03. How It Works
Pretraining
Pretraining is the first and most expensive training phase. The model is initialized with random weights and trained on a massive text corpus, typically trillions of tokens of web pages, books, code, scientific papers, and other text, using next-token prediction as the training objective.
For every token in the training data, the model receives all preceding tokens as context and predicts the next one. The error (cross-entropy loss) is measured against the actual next token, and backpropagation adjusts all parameters to reduce future errors. Crucially, during training the model can compute losses for every position in a sequence in parallel, making training far more efficient than the sequential generation used at inference time.
Pretraining for a frontier model runs on thousands of GPUs for weeks or months. The result is a "base model" that is extremely capable at text completion but has no concept of conversation, instruction-following, or safety.
Post-training (alignment)
Post-training takes the base model and makes it behave as a useful assistant. It involves multiple stages:
Supervised Fine-Tuning (SFT): The model is trained on a curated dataset of high-quality question-answer pairs, conversations, and instruction-following examples. The training objective is the same (next-token prediction), but applied to a much smaller, carefully selected dataset of a few billion tokens rather than trillions. SFT teaches the model to adopt a conversational format, follow instructions, and decline harmful requests. The ceiling is the quality of the best examples in the dataset -- the model can only imitate what it has been shown.
RLHF (Reinforcement Learning from Human Feedback): After SFT, human raters compare pairs of model responses and indicate which is better. This preference data trains a separate reward model that scores responses. The reward model is then used with a reinforcement learning algorithm (typically PPO, Proximal Policy Optimization) to further adjust the LLM's weights toward responses humans prefer. Unlike SFT, RLHF can in principle exceed the quality ceiling of the training examples because exploration allows the model to discover better responses than annotators explicitly provided.
DPO (Direct Preference Optimization): A more recent alternative to RLHF that achieves similar alignment by recycling the model itself as a reward signal rather than training a separate reward model. It is cheaper and more stable than full RLHF but has less capacity for exploration.
RL for reasoning: More recent post-training pipelines (DeepSeek R1, OpenAI o-series) use reinforcement learning with outcome-based rewards (did the model get the right answer?) to develop step-by-step reasoning ("chain of thought") behavior without explicit supervision of reasoning steps.
The post-training stages together are sometimes called "alignment": the process of making the model's behavior align with human values and task requirements.
Inference
Inference is straightforward compared to training. The trained, frozen parameters receive a tokenized prompt, run it through all the Transformer layers in a forward pass, and produce a probability distribution over the vocabulary. A token is sampled from that distribution. That token is appended to the sequence. Another forward pass produces the next token. This continues until the model generates an end-of-sequence token or a stop condition is met.

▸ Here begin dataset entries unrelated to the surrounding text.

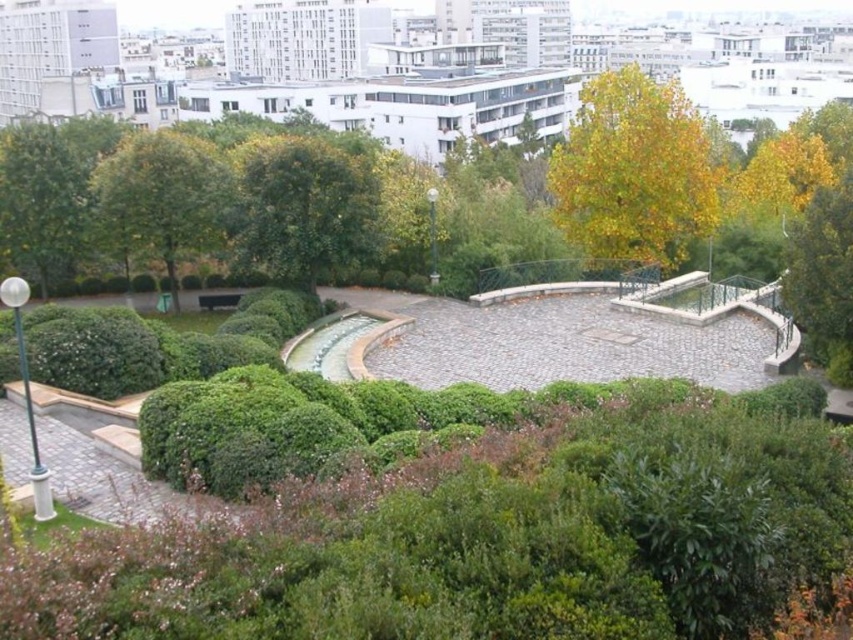
You are standing at the entrance of the park and want to find the green leafy tree at center. According to the coordinates provided, where should you look relative to your position?

The green leafy tree at center is located at point 0.325 on the x and 0.358 on the y axis, so you should look slightly to the right and forward from your current position at the entrance.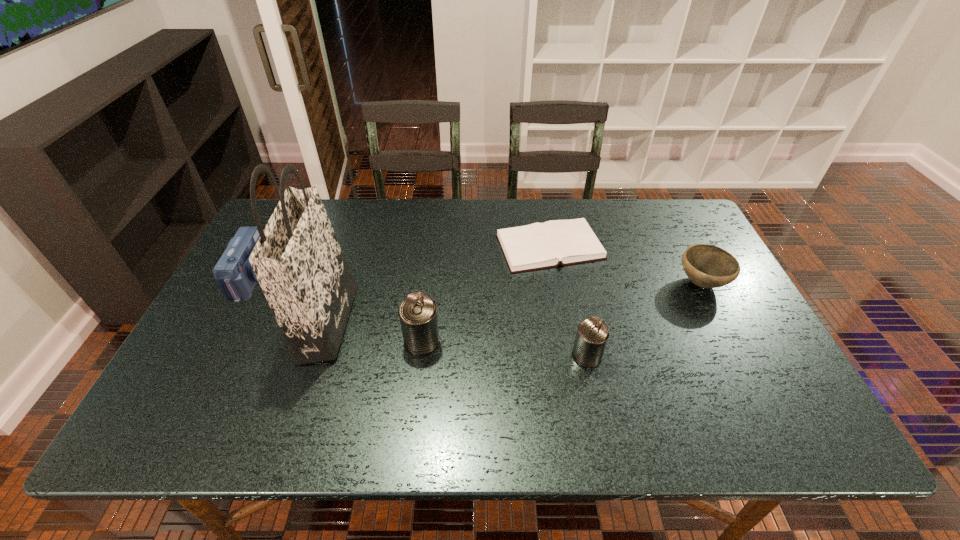
The width and height of the screenshot is (960, 540). Find the location of `vacant region located 0.050m on the right of the shorter can`. vacant region located 0.050m on the right of the shorter can is located at coordinates (622, 356).

Find the location of a particular element. This screenshot has height=540, width=960. vacant space positioned 0.360m on the lens of the camera is located at coordinates (393, 278).

Locate an element on the screen. free spot located on the front of the shortest object is located at coordinates (574, 386).

Identify the location of vacant region located on the back of the bowl. This screenshot has width=960, height=540. (684, 250).

I want to click on free space located on the front of the tallest object with the design, so click(415, 322).

Find the location of a particular element. The width and height of the screenshot is (960, 540). object located at the far edge is located at coordinates (536, 246).

The image size is (960, 540). Identify the location of object present at the near edge. (592, 334).

Locate an element on the screen. Image resolution: width=960 pixels, height=540 pixels. object that is at the left edge is located at coordinates (233, 272).

You are a GUI agent. You are given a task and a screenshot of the screen. Output one action in this format:
    pyautogui.click(x=<x>, y=<y>)
    Task: Click on the object present at the right edge
    
    Given the screenshot: What is the action you would take?
    pyautogui.click(x=708, y=266)

You are a GUI agent. You are given a task and a screenshot of the screen. Output one action in this format:
    pyautogui.click(x=<x>, y=<y>)
    Task: Click on the free space at the far edge
    
    Given the screenshot: What is the action you would take?
    pyautogui.click(x=409, y=199)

Key inference characteristics:
- Autoregressive and sequential: Each token requires a separate forward pass that includes all prior tokens.
- KV cache: To avoid recomputing attention keys and values for already-processed tokens, inference engines cache them. This is the KV cache. It dramatically reduces compute but consumes memory proportional to context length.
- Generation is 8-10x more expensive per token than processing input: Processing the prompt is one forward pass across all tokens. Generating each output token is a separate forward pass. Longer outputs cost proportionally more.
- No gradient computation: Training requires computing and storing gradients for backpropagation. Inference does not. This is why inference is cheaper per FLOP and requires less GPU memory overhead.